Every line below that includes the word "Figure" needs to be copied.

> [Material provided]
········

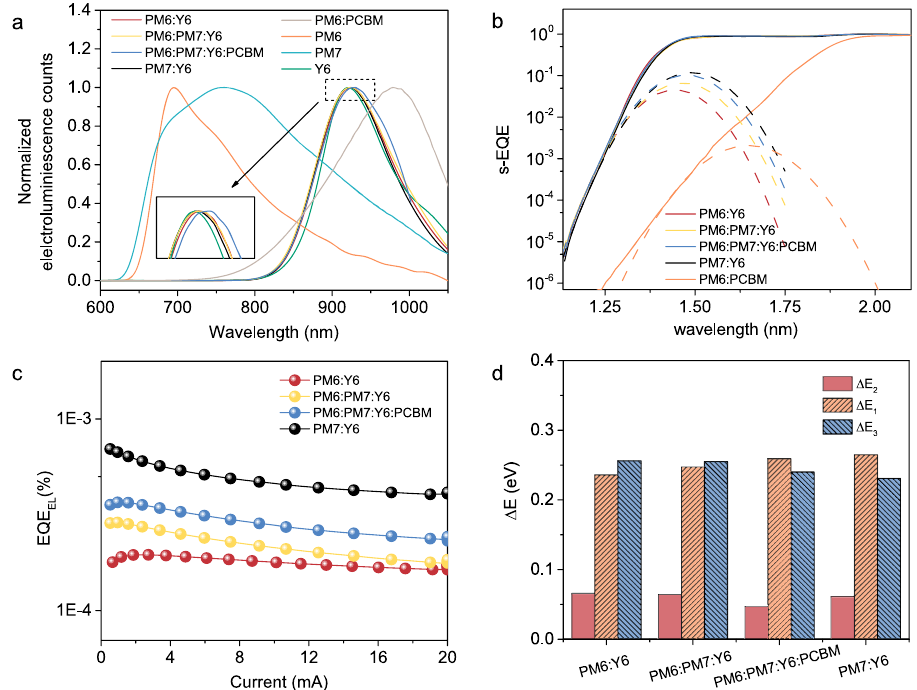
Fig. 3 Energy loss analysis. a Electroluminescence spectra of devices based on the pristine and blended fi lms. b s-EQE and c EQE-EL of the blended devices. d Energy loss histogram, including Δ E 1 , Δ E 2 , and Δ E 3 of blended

········

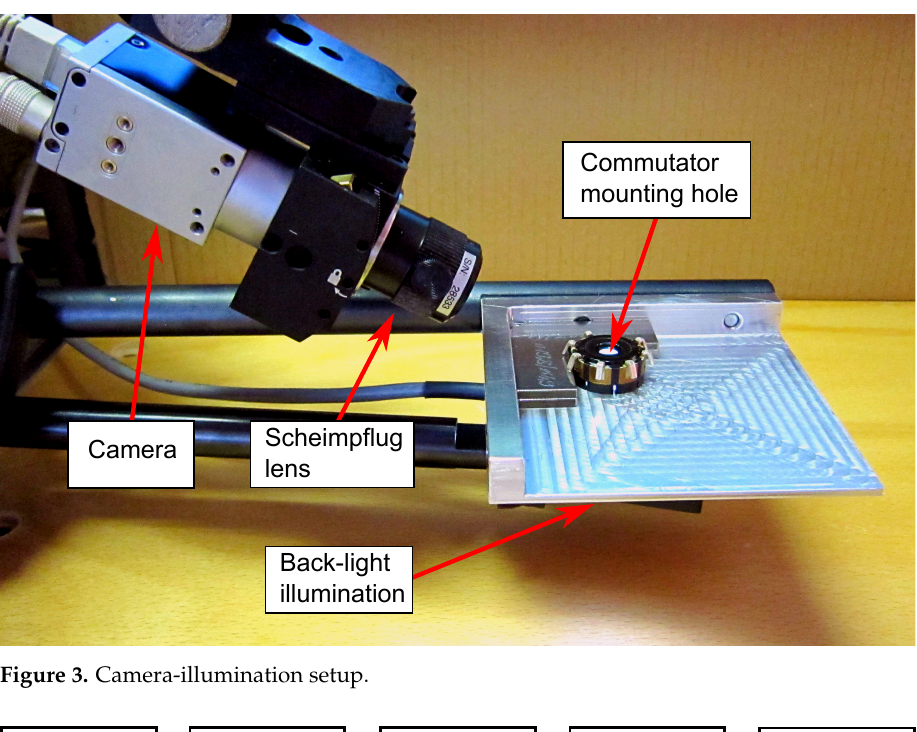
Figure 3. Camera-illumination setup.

········

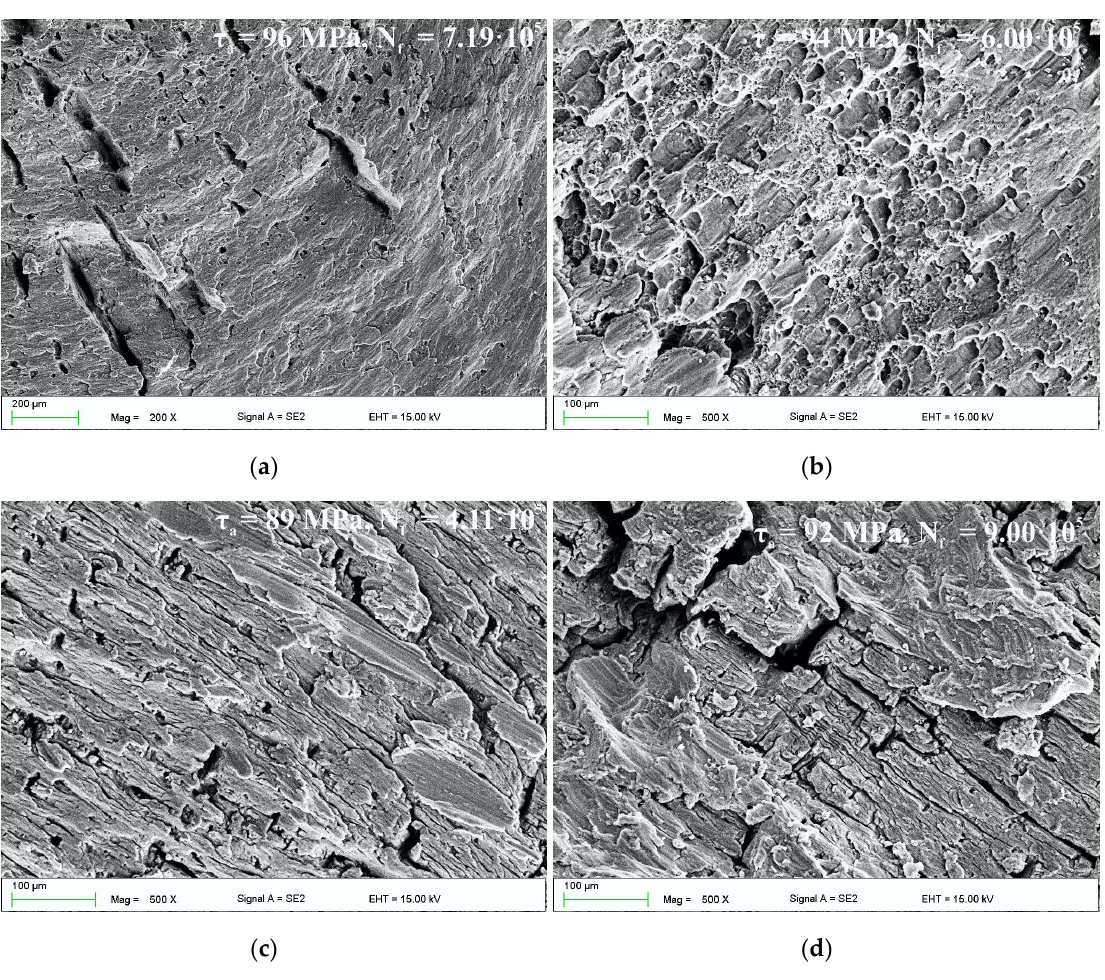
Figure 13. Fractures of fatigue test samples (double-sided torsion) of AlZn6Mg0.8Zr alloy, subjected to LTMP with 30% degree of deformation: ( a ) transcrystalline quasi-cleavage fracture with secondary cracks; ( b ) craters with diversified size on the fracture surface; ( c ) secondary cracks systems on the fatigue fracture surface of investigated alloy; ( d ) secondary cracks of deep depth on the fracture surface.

········

> [Completed task]
Figure 3. Camera-illumination setup.
Figure 13. Fractures of fatigue test samples (double-sided torsion) of AlZn6Mg0.8Zr alloy, subjected to LTMP with 30% degree of deformation: ( a ) transcrystalline quasi-cleavage fracture with secondary cracks; ( b ) craters with diversified size on the fracture surface; ( c ) secondary cracks systems on the fatigue fracture surface of investigated alloy; ( d ) secondary cracks of deep depth on the fracture surface.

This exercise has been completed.